Castillo called McKinney “a monster” and, addressing him, said “I condemn you to hell.”
He added: “Your plan didn’t work. You’re pure evil and you were met by good. You weren’t counting on Kendrick Castillo. Remember that name. Remember that face. I hope it haunts you every day of your life.”
MORE: Kendrick Castillo didn’t hesitate when a gunman burst into his high school classroom. “He went down as a hero.”
Maria Castillo, speaking through sobs, said McKinney took away her best friend.

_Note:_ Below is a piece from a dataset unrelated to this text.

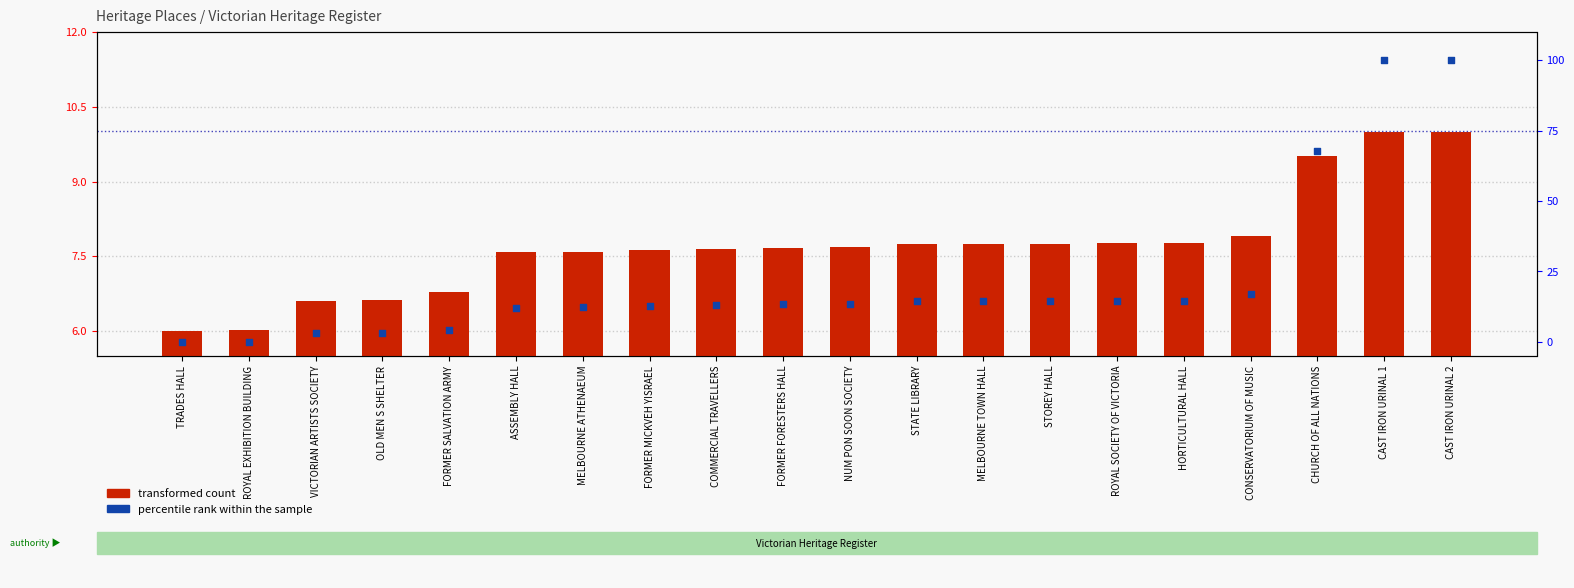

Which series reaches the maximum Y coordinate?

percentile rank within the sample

“This evil killer took him from me five days before Mother’s Day,” she said.
After the sentence was handed down, John Castillo dismissed McKinney’s apology. He said McKinney was shedding “crocodile tears.”
18th Judicial District Attorney George Brauchler said a long sentence was needed to “send a clear message” to anyone thinking of following McKinney’s path.
“This is, without a doubt, one of the biggest crimes in the history of Douglas County,” Brauchler said. “And it was intended to be much, much worse.”
Brauchler said he was “bummed” that McKinney’s sentence wasn’t longer. However, regardless of how long the sentence could have been, McKinney would still have been eligible for parole much earlier, he said.
Douglas County Sheriff Tony Spurlock, whose agency responded to the shooting, asked that McKinney be given the maximum possible sentence. He said that would show “that good prevails.”
MORE: A slain deputy. A political brawl. A school shooting: How Sheriff Tony Spurlock is handling years of turmoil
Morgan McKinney, Alec’s mother, asked Holmes to take into consideration her son’s age and grant him some leniency. She said she, too, lost a child the day of the shooting.
“I understand that he must pay the consequences of his crime,” Morgan McKinney said.
She addressed Alec during the hearing: “I don’t understand how we ended up where we’re at.”